Is there some sort of a one-upmanship with oner sequences between you and your stuntman-turned-directors peers?
We’re fairly insular when we go into creative mode, we just want to do what’s good for us. There’s not a competition. Afterwards, we’ll probably all talk shit, probably. [laughs] In a fun way, we’re all pretty close.
But no, I always try to work from the perspective as an audience member. If I think it’s cool and it tingles me, then I’m like, “OK, we’re on the right path.” And then you get your creatives to work. I just think that’s always it. If you’re not excited by it, there’s no sense in trying to justify that other people will like it. Again, that’s OK, but “You know, people are gonna love it”—I heard that a lot growing up in the industry. And I’m like, “If none of us think it’s cool … what? How does that work?”

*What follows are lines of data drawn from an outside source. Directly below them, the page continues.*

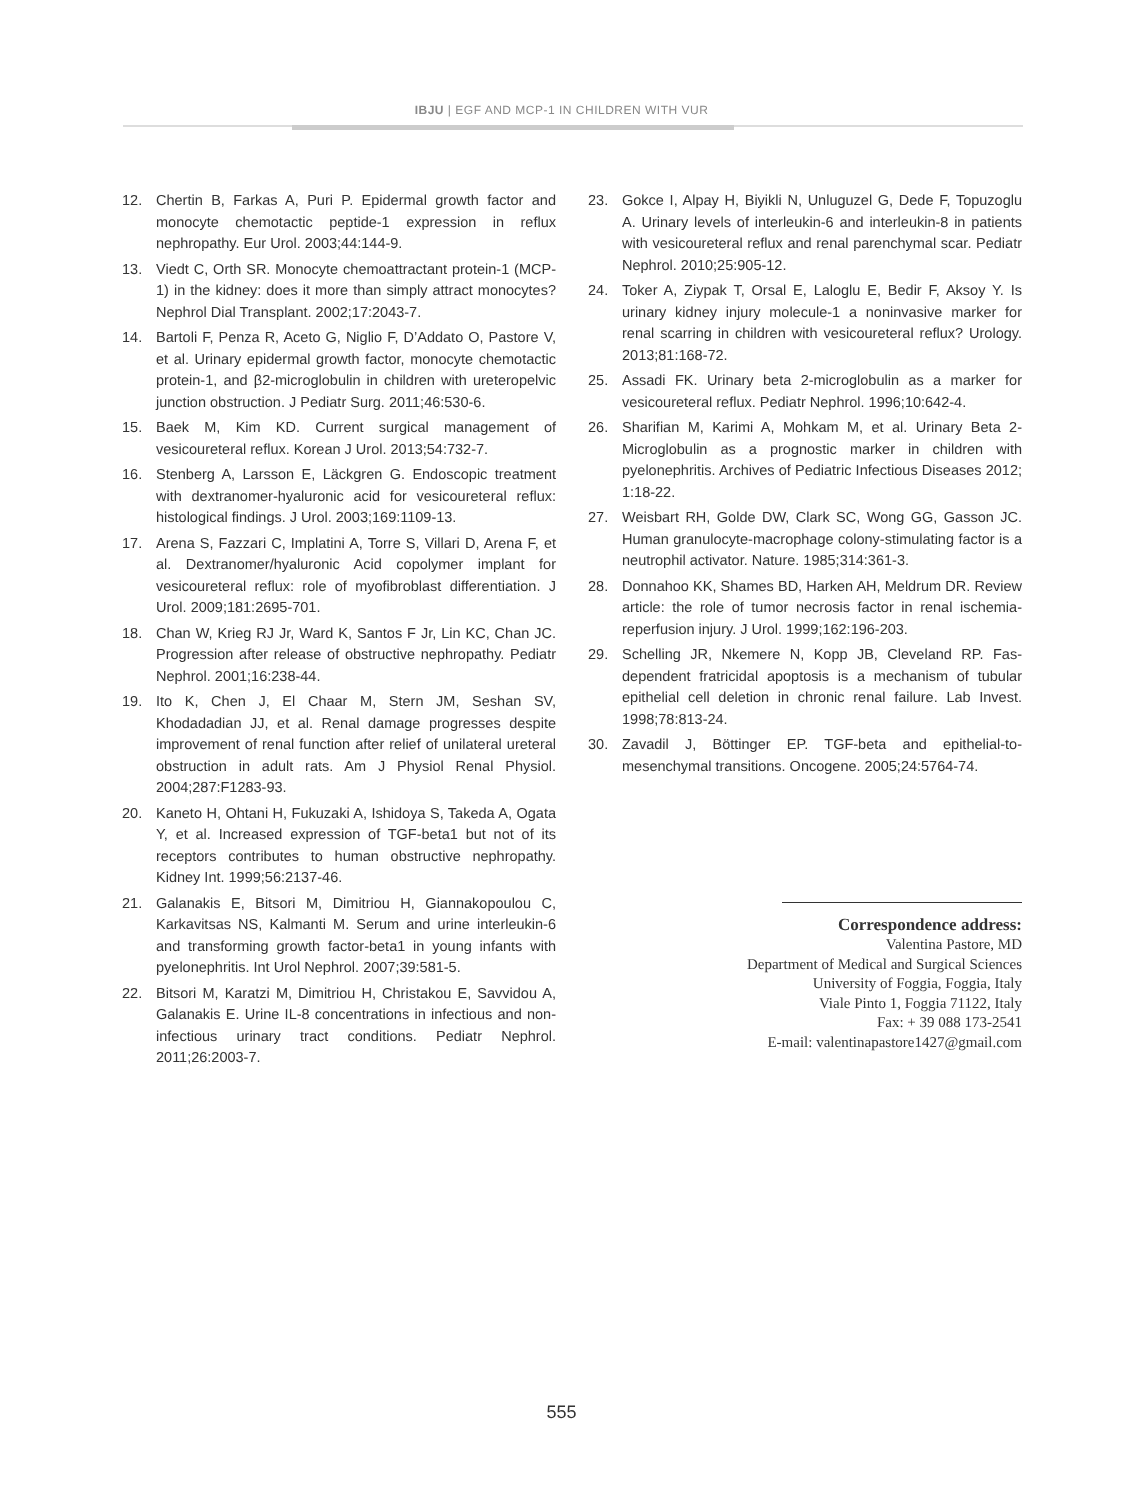IBJU | EGF AND MCP-1 IN CHILDREN WITH VUR
12. Chertin B, Farkas A, Puri P. Epidermal growth factor and monocyte chemotactic peptide-1 expression in reflux nephropathy. Eur Urol. 2003;44:144-9.
13. Viedt C, Orth SR. Monocyte chemoattractant protein-1 (MCP-1) in the kidney: does it more than simply attract monocytes? Nephrol Dial Transplant. 2002;17:2043-7.
14. Bartoli F, Penza R, Aceto G, Niglio F, D’Addato O, Pastore V, et al. Urinary epidermal growth factor, monocyte chemotactic protein-1, and β2-microglobulin in children with ureteropelvic junction obstruction. J Pediatr Surg. 2011;46:530-6.
15. Baek M, Kim KD. Current surgical management of vesicoureteral reflux. Korean J Urol. 2013;54:732-7.
16. Stenberg A, Larsson E, Läckgren G. Endoscopic treatment with dextranomer-hyaluronic acid for vesicoureteral reflux: histological findings. J Urol. 2003;169:1109-13.
17. Arena S, Fazzari C, Implatini A, Torre S, Villari D, Arena F, et al. Dextranomer/hyaluronic Acid copolymer implant for vesicoureteral reflux: role of myofibroblast differentiation. J Urol. 2009;181:2695-701.
18. Chan W, Krieg RJ Jr, Ward K, Santos F Jr, Lin KC, Chan JC. Progression after release of obstructive nephropathy. Pediatr Nephrol. 2001;16:238-44.
19. Ito K, Chen J, El Chaar M, Stern JM, Seshan SV, Khodadadian JJ, et al. Renal damage progresses despite improvement of renal function after relief of unilateral ureteral obstruction in adult rats. Am J Physiol Renal Physiol. 2004;287:F1283-93.
20. Kaneto H, Ohtani H, Fukuzaki A, Ishidoya S, Takeda A, Ogata Y, et al. Increased expression of TGF-beta1 but not of its receptors contributes to human obstructive nephropathy. Kidney Int. 1999;56:2137-46.
21. Galanakis E, Bitsori M, Dimitriou H, Giannakopoulou C, Karkavitsas NS, Kalmanti M. Serum and urine interleukin-6 and transforming growth factor-beta1 in young infants with pyelonephritis. Int Urol Nephrol. 2007;39:581-5.
22. Bitsori M, Karatzi M, Dimitriou H, Christakou E, Savvidou A, Galanakis E. Urine IL-8 concentrations in infectious and non-infectious urinary tract conditions. Pediatr Nephrol. 2011;26:2003-7.
23. Gokce I, Alpay H, Biyikli N, Unluguzel G, Dede F, Topuzoglu A. Urinary levels of interleukin-6 and interleukin-8 in patients with vesicoureteral reflux and renal parenchymal scar. Pediatr Nephrol. 2010;25:905-12.
24. Toker A, Ziypak T, Orsal E, Laloglu E, Bedir F, Aksoy Y. Is urinary kidney injury molecule-1 a noninvasive marker for renal scarring in children with vesicoureteral reflux? Urology. 2013;81:168-72.
25. Assadi FK. Urinary beta 2-microglobulin as a marker for vesicoureteral reflux. Pediatr Nephrol. 1996;10:642-4.
26. Sharifian M, Karimi A, Mohkam M, et al. Urinary Beta 2-Microglobulin as a prognostic marker in children with pyelonephritis. Archives of Pediatric Infectious Diseases 2012; 1:18-22.
27. Weisbart RH, Golde DW, Clark SC, Wong GG, Gasson JC. Human granulocyte-macrophage colony-stimulating factor is a neutrophil activator. Nature. 1985;314:361-3.
28. Donnahoo KK, Shames BD, Harken AH, Meldrum DR. Review article: the role of tumor necrosis factor in renal ischemia-reperfusion injury. J Urol. 1999;162:196-203.
29. Schelling JR, Nkemere N, Kopp JB, Cleveland RP. Fas-dependent fratricidal apoptosis is a mechanism of tubular epithelial cell deletion in chronic renal failure. Lab Invest. 1998;78:813-24.
30. Zavadil J, Böttinger EP. TGF-beta and epithelial-to-mesenchymal transitions. Oncogene. 2005;24:5764-74.
Correspondence address:
Valentina Pastore, MD
Department of Medical and Surgical Sciences
University of Foggia, Foggia, Italy
Viale Pinto 1, Foggia 71122, Italy
Fax: + 39 088 173-2541
E-mail: valentinapastore1427@gmail.com
555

I always tell my stunt team, “If you’re not impressed by it, don’t show it to me.” I don’t want to find what the audience finds mediocre, I don’t care. If you don’t have something that’s gonna make you clap, they’re not going to clap.
And there are plenty of action movies that try to cut around that.

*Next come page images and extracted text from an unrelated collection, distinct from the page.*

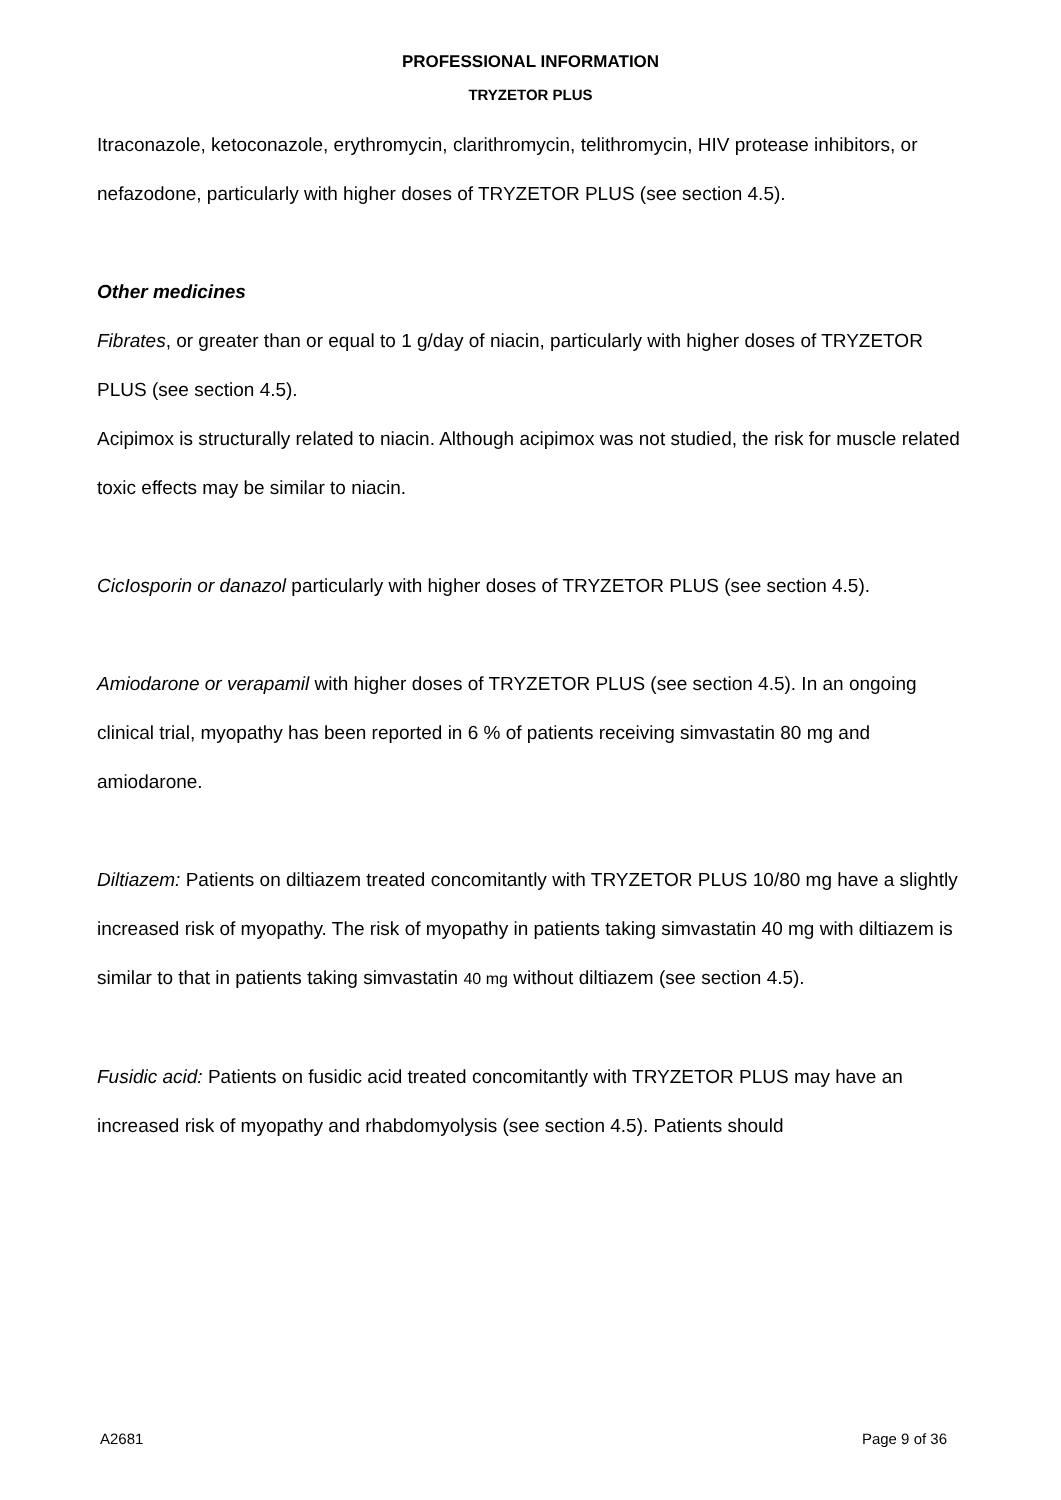PROFESSIONAL INFORMATION
TRYZETOR PLUS
Itraconazole, ketoconazole, erythromycin, clarithromycin, telithromycin, HIV protease inhibitors, or nefazodone, particularly with higher doses of TRYZETOR PLUS (see section 4.5).
Other medicines
Fibrates, or greater than or equal to 1 g/day of niacin, particularly with higher doses of TRYZETOR PLUS (see section 4.5).
Acipimox is structurally related to niacin. Although acipimox was not studied, the risk for muscle related toxic effects may be similar to niacin.
CicIosporin or danazol particularly with higher doses of TRYZETOR PLUS (see section 4.5).
Amiodarone or verapamil with higher doses of TRYZETOR PLUS (see section 4.5). In an ongoing clinical trial, myopathy has been reported in 6 % of patients receiving simvastatin 80 mg and amiodarone.
Diltiazem: Patients on diltiazem treated concomitantly with TRYZETOR PLUS 10/80 mg have a slightly increased risk of myopathy. The risk of myopathy in patients taking simvastatin 40 mg with diltiazem is similar to that in patients taking simvastatin 40 mg without diltiazem (see section 4.5).
Fusidic acid: Patients on fusidic acid treated concomitantly with TRYZETOR PLUS may have an increased risk of myopathy and rhabdomyolysis (see section 4.5). Patients should
A2681 Page 9 of 36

They’re always trying to … again, I have nothing against editing, I have nothing against Shakicam. It’s when you do it in place of something, when you don’t have the money or the time, or the creative thought or the energy and you hide behind what you don’t have. I’m all about showing off what I have: I have Keanu Reeves, I have a great stunt team, and I have great locations. I’m gonna show people the world that I’m in. So don’t hide. Be creative. Being creative is free. You just have to work, and it makes people’s heads hurt. Everybody always says, “I want something new, I want something fresh,” and I’m like, “OK, you got to go out and earn that. It doesn’t just fall out of the sky.” You gotta try, you gotta fail, you gotta stand back up and fail again, and fail again, and fail again, until you get it right.
Did being a stuntman give you that hunger for creativity, or do we have to look back even further in your life?

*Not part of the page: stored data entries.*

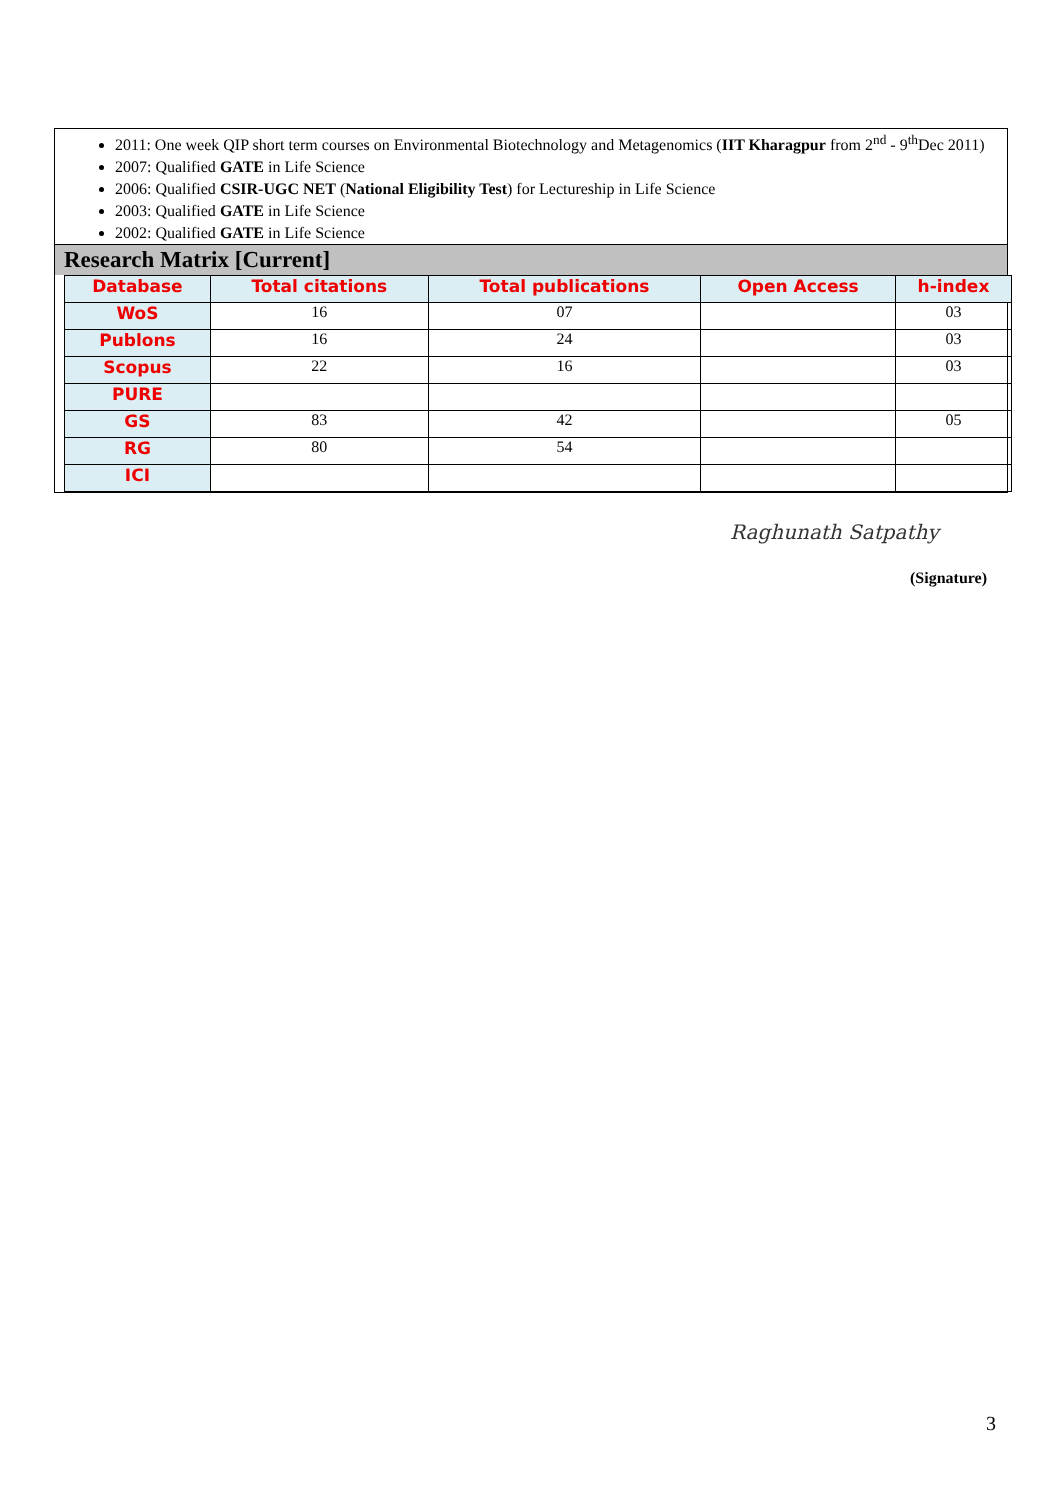2011: One week QIP short term courses on Environmental Biotechnology and Metagenomics (IIT Kharagpur from 2<sup>nd</sup> - 9<sup>th</sup>Dec 2011)
2007: Qualified GATE in Life Science
2006: Qualified CSIR-UGC NET (National Eligibility Test) for Lectureship in Life Science
2003: Qualified GATE in Life Science
2002: Qualified GATE in Life Science
Research Matrix [Current]
| Database | Total citations | Total publications | Open Access | h-index |
| --- | --- | --- | --- | --- |
| WoS | 16 | 07 | | 03 |
| Publons | 16 | 24 | | 03 |
| Scopus | 22 | 16 | | 03 |
| PURE | | | | |
| GS | 83 | 42 | | 05 |
| RG | 80 | 54 | | |
| ICI | | | | |
Raghunath Satpathy
(Signature)
3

My mom and dad are pretty incredible people. I come from a great family. Mom and dad were both incredibly athletic and incredibly intellectual, and they both love to read. They both were very well-read, smart people. They both started companies when they were very, very young and have interesting histories, I don’t want to bore you with it. Me and my brothers came up that way, where they wanted us to be athletic and resourceful, and well-read. Everything was rewarded; you did a good job you got to play in the woods, don’t stay inside. Whatever wish—I wanted to do karate, judo, BMX, motorcycles—and they were like, “Cool, go do it.” I felt very supported.